Trabajan por separado, pero asumen que pertenecen a una corriente minoritaria del clero mexicano: González labora en el semidesierto y valle central de Querétaro en favor de los migrantes; Hernández, en la sierra norte de Puebla, en apoyo a los derechos indígenas. En entrevista, aseguran no ir en pos de ninguna revolución civil, sino apenas buscar que su Iglesia “recupere el rumbo y no se aparte de la base cristiana: dar de comer al hambriento, instruir al ignorante, despertar las conciencias...”.

Trabajo desde abajo

Hay clérigos que no van a ninguna parte sin la sotana, pero el cura Mario González Melchor sólo la porta para oficiar misa en su parroquia, la de San Francisco de Asís, situada en Colón, Querétaro, y de inmediato vuelve a la ropa de calle.

Tiene un talante llano y espontáneo que le ha ayudado a enfrentar muchas contrariedades como segregación, exclusión y amenazas.

Su más doloroso desencanto, explica, ha sido darse cuenta del despotismo con el que muchos de sus colegas perciben la causa que él protege: los derechos humanos del migrante.

“Muchos sacerdotes ven a un migrante y de inmediato sienten miedo, lo ven sucio, maltratado, que habla diferente. Entonces le dan 20 pesos y le dicen: ‘Ten, pero no vuelvas’. Creo que esos colegas se han apartado ya de la base cristiana: ayudar al forastero”, comenta.

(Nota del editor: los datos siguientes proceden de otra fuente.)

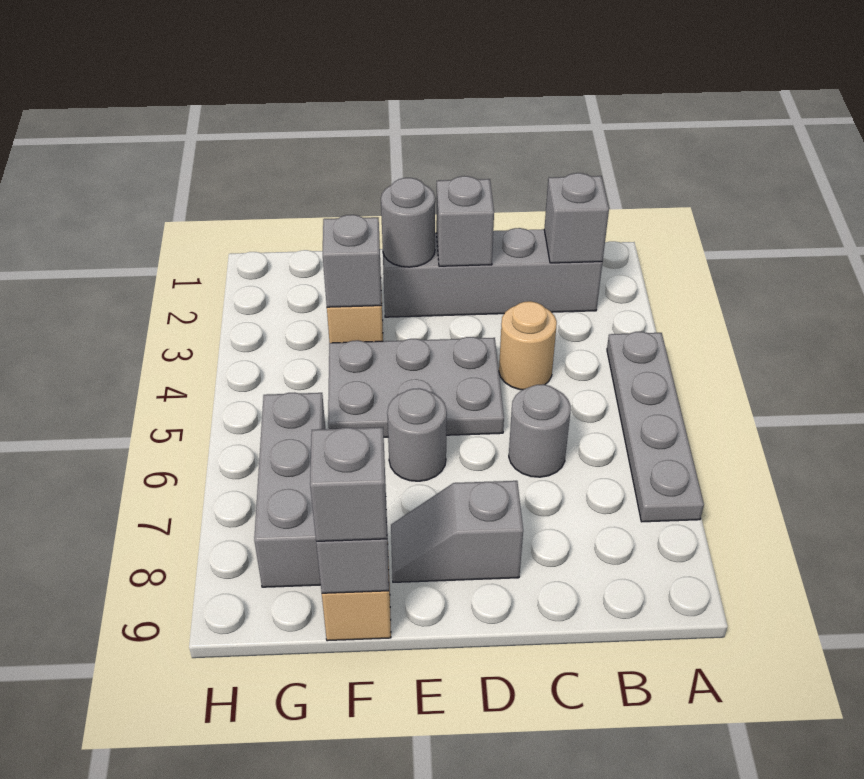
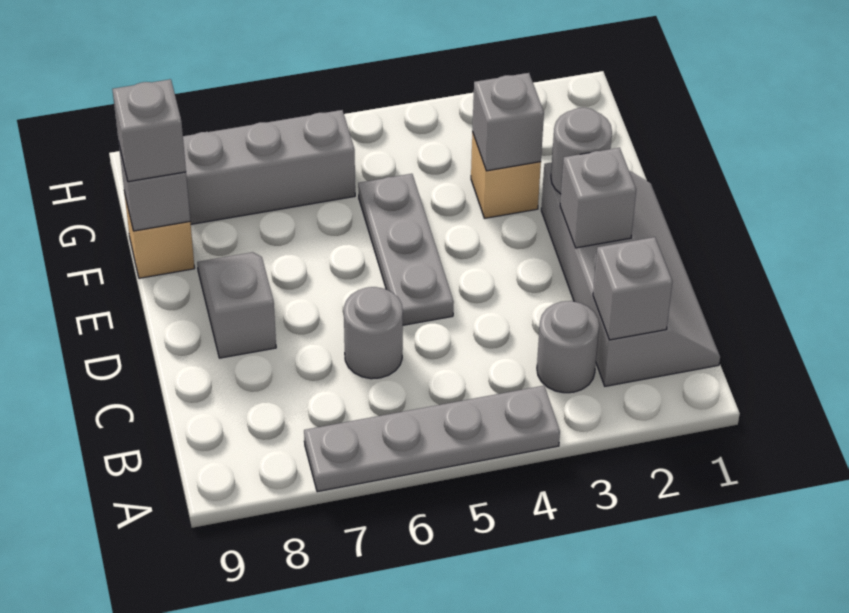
tan round brick C4 level 1 -> none
grey plate D4:F5 level 1 -> grey plate D5:F5 level 1
grey round brick E6 level 1 -> grey round brick B3 level 1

Cuando escucha los remilgos de muchos curas, González suele cuestionarlos con paciencia: “A ver, ¿qué busca en nuestro pobre México un migrante centroamericano? Sólo llegar a EU. Así pues, sólo te piden un poquito de comida, un poquito de ropa. Caracho, padre, abre tu despensa. Tienes en tu presupuesto un grupo de apoyo social. Úsalo. No importa que no tenga identificación o te dé un nombre falso. Ayúdalo. Que si está herido, que te puede comprometer, que te puede matar. Pues si te mata, que no lo creo, ¿qué importa? ¿No se supone que juraste que tenías que darlo todo? ¿No se supone que estamos todos en pos del mismo reino?

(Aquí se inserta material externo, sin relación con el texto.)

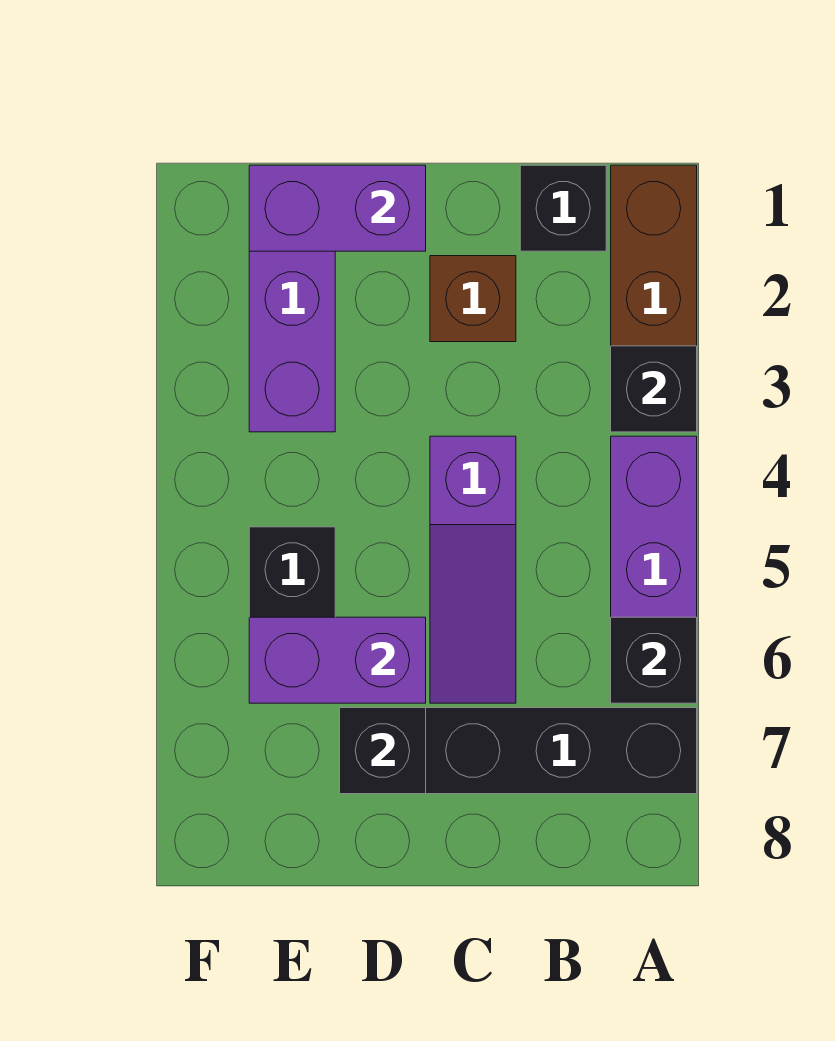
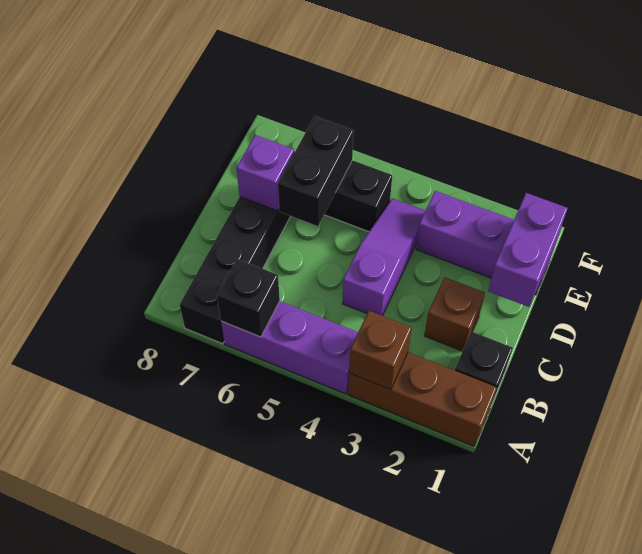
black brick A3 level 2 -> brown brick A3 level 2
purple slope C4:C6 level 1 top 4 -> purple slope C4:E4 level 1 top C
purple brick D6:E6 level 2 -> black brick D6:E6 level 2
black brick D7 level 2 -> purple brick D7 level 2

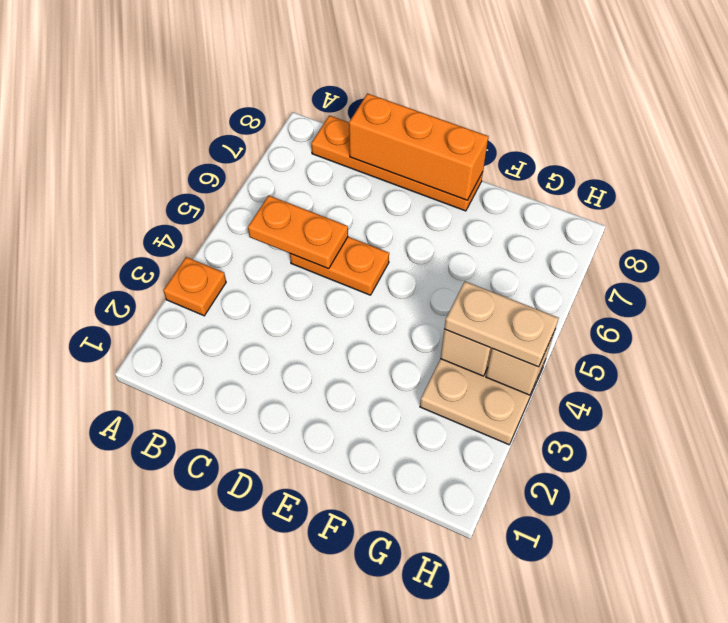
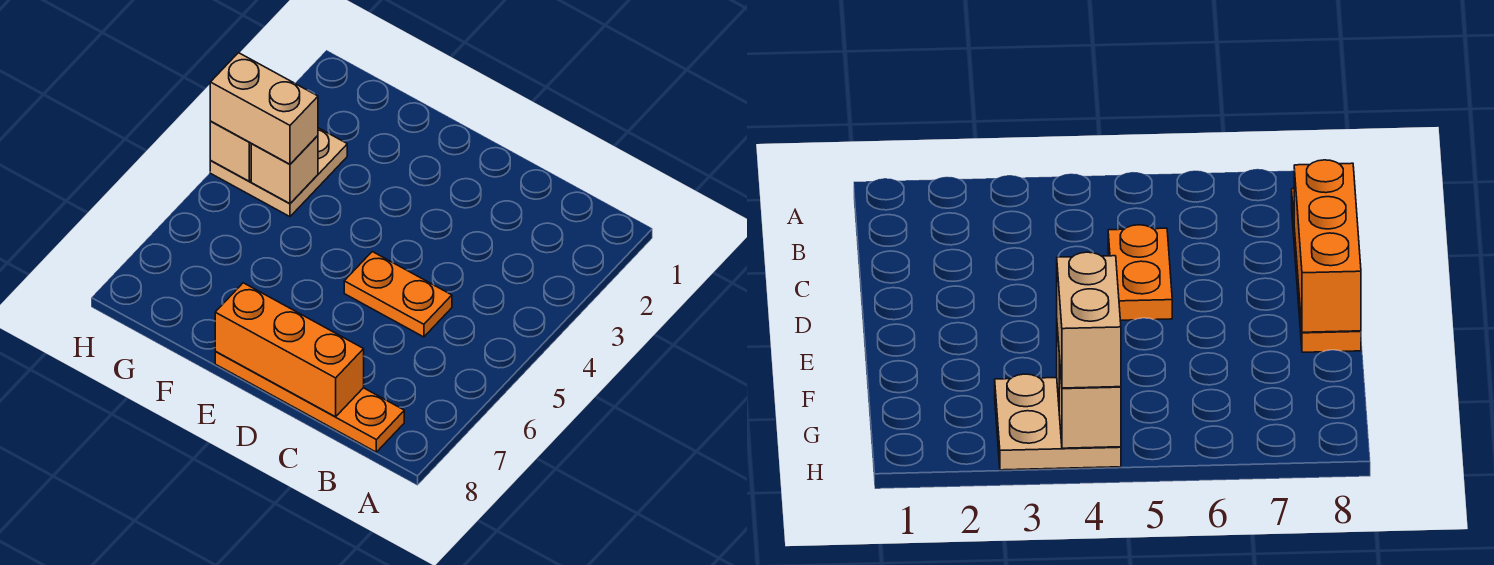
orange plate A3 level 1 -> none
orange plate B5:C5 level 2 -> none
tan plate G4:H4 level 3 -> tan brick G4:H4 level 3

“Hay clasismo, racismo y, por supuesto, ignorancia entre mis hermanos sacerdotes”, califica este clérigo sui géneris, quien en compañía de Martín ha pasado 15 años de su vida buscando abastecer mediante donativos la despensa de su estancia. “Es muy complicado convencer a mis hermanos sacerdotes: algunos te dicen que te van a apoyar, pero sólo de palabra”, afirma.

González sabe de lo que habla porque se asume como migrante desde que nació. “Mire, soy de la Ciudad de México, de madre poblana y padre queretano, con raíz indígena. Hace 40 años fui un niñito chilango en Querétaro, donde nadie quería jugar conmigo (...) Como cura de Huimilpan, hace 15 años, migré a Ohio para atender a jornaleros hispanos, pero no conté con que estábamos ubicados entre 31 grupos racistas y a sólo un kilómetro de la sede del KuKluxKlan. Evidentemente, me vieron chaparrito, moreno e indígena, así que fui expulsado con infamias. Regresé a Querétaro y pues le conté lo que ha sido mi mayor lucha: con mis hermanos sacerdotes”, dice.